Dean & DeLuca Closes After 26 Years
By July 23, 2019 One Comment 4033
•UPDATE: The M Street Dean & DeLuca closed permanently on Friday, July 26.
The upscale grocery store, Dean & DeLuca, which opened its doors in 1993 at 3276 M St. NW, closed after 26 years.
The Georgetown location was the third Dean & Deluca store — and its first outside New York City, where the company was founded in SoHo in 1977. For Washingtonians who love specialty and gourmet foods, it was epicurean heaven. A corporate representative confirmed the date with the restaurant blog, DC Eater.
After years of expansion, and then headquartered in Wichita, Kansas, and an ownership change to Pace Development, a Thai luxury development company, Dean & DeLuca took on debt, missed paying its bills and started closing stores a few years ago. Part mismanagement, part past its prime, the legendary food purveyor’s fall was the subject of stories in such newspapers as the New York Times and the Washington Post.
As of last week, there were five Dean & DeLuca locations in the U.S.: two in New York, two in Honolulu and one in D.C., aside from its Asian locations. After the final closings, the company plans to focus solely on its original SoHo location.
The Georgetown location has been the site of a market of one sort or another for about 200 years. The property is owned by the D.C. government and must by law be a food market of some kind.
Dean & DeLuca was once famous for its coffee and wine selections, its butchery, its cheeses, its pates, its delicious excesses. Last week, even the special sushi counter was no more. The coffee and bagel spot remained as did the sandwich line. But for anyone who frequented the M Street spot in the 90s or aughts, the place was a sorry state of affairs to behold.

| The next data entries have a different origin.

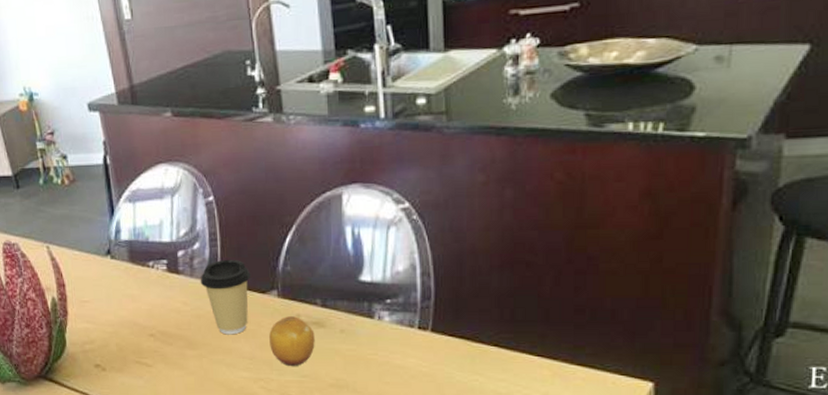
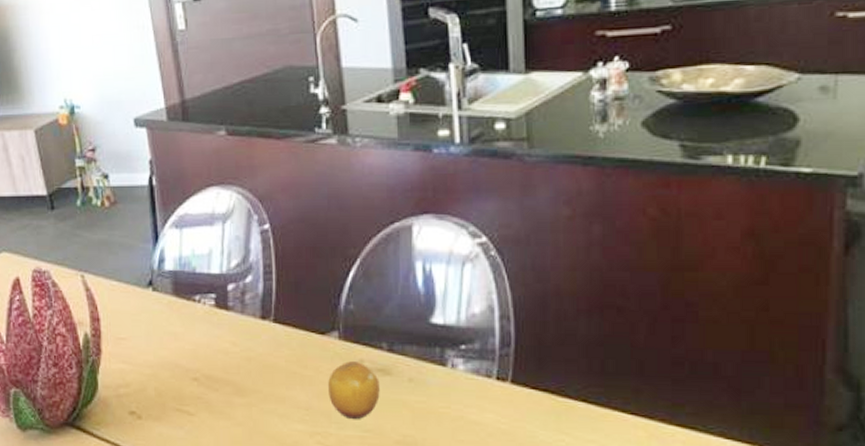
coffee cup: present [200,259,251,335] -> none [251,294,309,381]

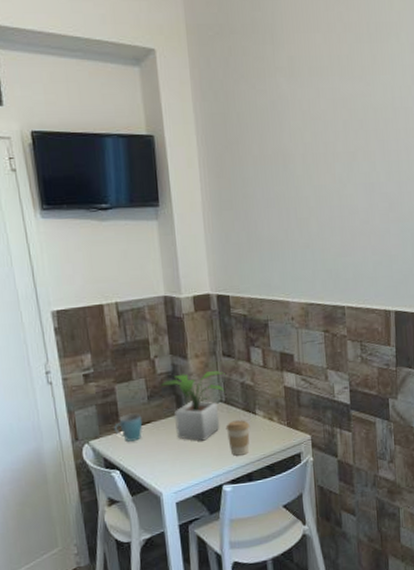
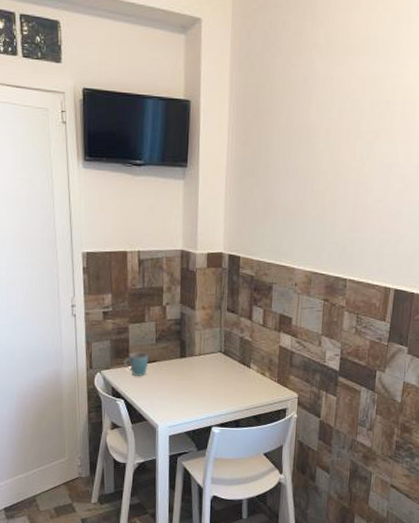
potted plant: present [160,371,227,441] -> none [168,322,228,385]
coffee cup: present [225,420,250,456] -> none [221,371,243,403]

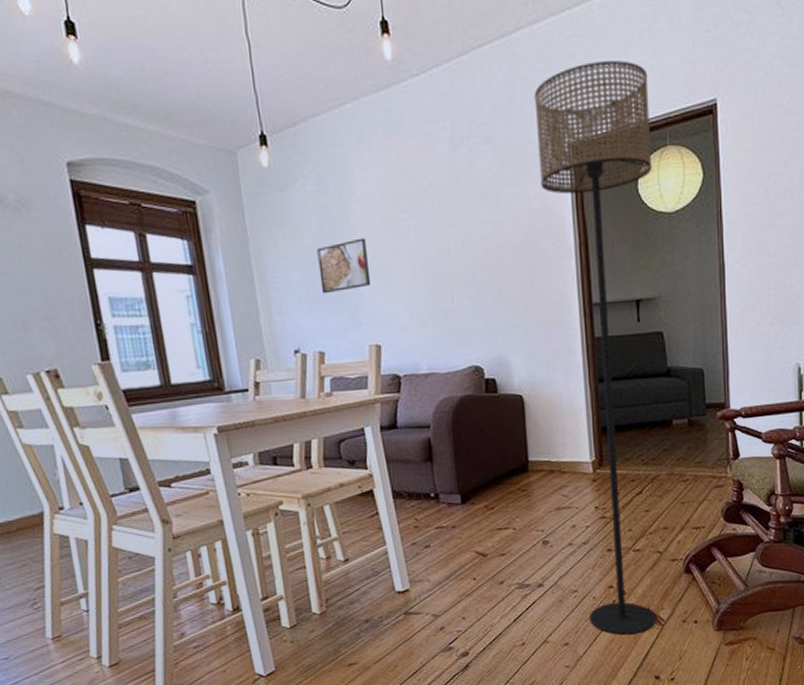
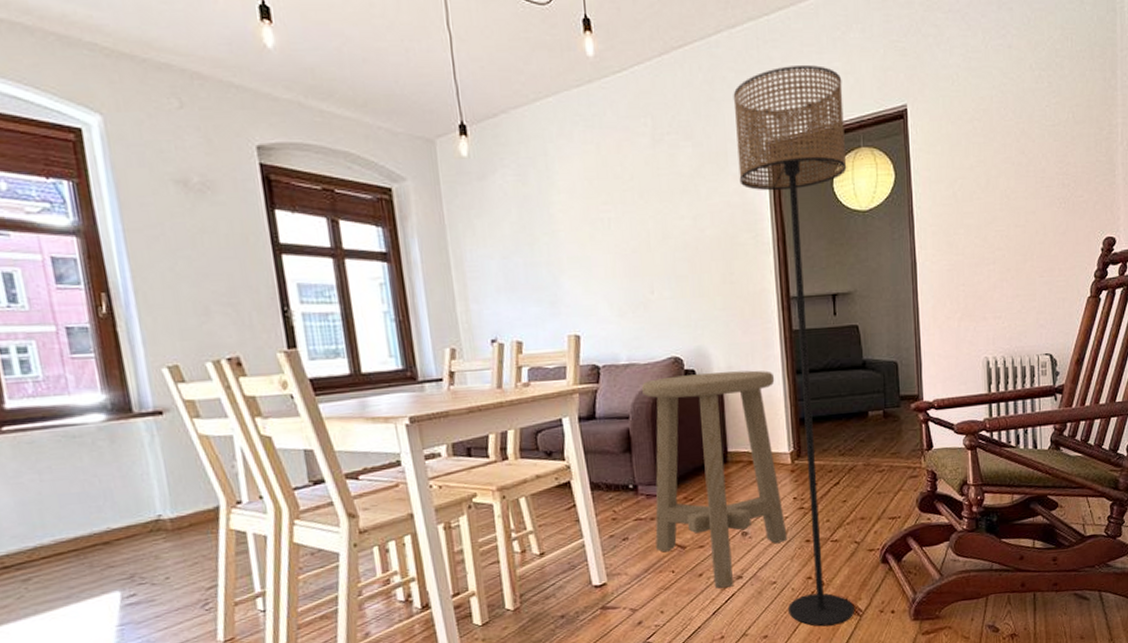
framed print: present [317,238,371,294] -> none [516,229,571,284]
stool: none [443,378,589,596] -> present [642,370,788,589]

A day before the official announcement that surprised no one, an M Street employee could only say, “We’re doing the best we can.”
This was one of my favorite places to eat and relax occasionally when I studied at GW. Sometimes we got snacks to take a bike ride or when we would go sculling. I have not been back since the pandemic, but will miss it, once I get back to visiting DC.